→ THE INPUT:
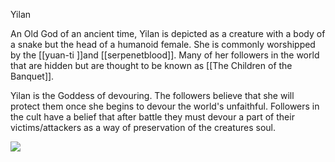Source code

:Yilan  

An Old God of an ancient time, Yilan is depicted as a creature with a body of a snake but the head of a humanoid female. She is commonly worshipped by the [[yuan-ti ]]and [[serpenetblood]]. Many of her followers in the world that are hidden but are thought to be known as [[The Children of the Banquet]]. 

Yilan is the Goddess of devouring. The followers believe that she will protect them once she begins to devour the world's unfaithful. Followers in the cult have a belief that after battle they must devour a part of their victims/attackers as a way of preservation of the creatures soul.

![](Yilan.jpg)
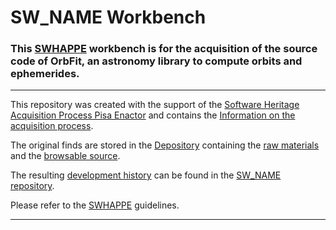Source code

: # SW_NAME Workbench

### This [SWHAPPE](https://github.com/Unipisa/SWHAPPE) workbench is for the acquisition of the source code of OrbFit, an astronomy library to compute orbits and ephemerides.

-------------------

This repository was created with the support of the 
[Software Heritage Acquisition Process Pisa Enactor](https://github.com/Unipisa/SWHAPPE) and contains the 
[Information on the acquisition process](https://github.com/Unipisa/OrbFit-Workbench/tree/master/metadata).

The original finds are stored in the [Depository](https://github.com/Unipisa/OrbFit-Depository) 
containing the
[raw materials](https://github.com/Unipisa/OrbFit-Depository/tree/master/raw_materials) and the
[browsable source](https://github.com/Unipisa/OrbFit-Depository/tree/master/browsable_source).

The resulting 
[development history](https://github.com/Unipisa/OrbFit/tree/SourceCode/) can be found in the [SW_NAME repository](https://github.com/Unipisa/OrbFit).

Please refer to the [SWHAPPE](https://github.com/Unipisa/SWHAPPE) guidelines. 
___________________________
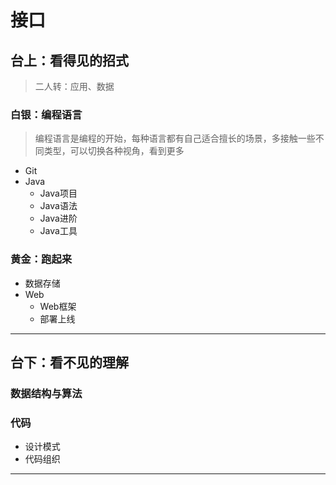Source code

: #   接口


##  台上：看得见的招式
>   二人转：应用、数据

### 白银：编程语言
>   编程语言是编程的开始，每种语言都有自己适合擅长的场景，多接触一些不同类型，可以切换各种视角，看到更多

-   Git
-   Java
    -   Java项目
    -   Java语法
    -   Java进阶
    -   Java工具

### 黄金：跑起来
-   数据存储
-   Web
    -   Web框架
    -   部署上线
----

##  台下：看不见的理解

### 数据结构与算法

### 代码
-   设计模式
-   代码组织

----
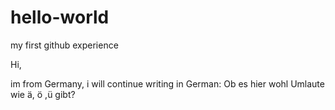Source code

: # hello-world
my first github experience

Hi,

im from Germany, i will continue writing in German: Ob es hier wohl Umlaute wie ä, ö ,ü gibt?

→ WHAT IS BEING ASKED: Determine the number of lines in the listing that hold the word "repository". Nothing but that number is wanted.

→ ANSWER SPACE: 2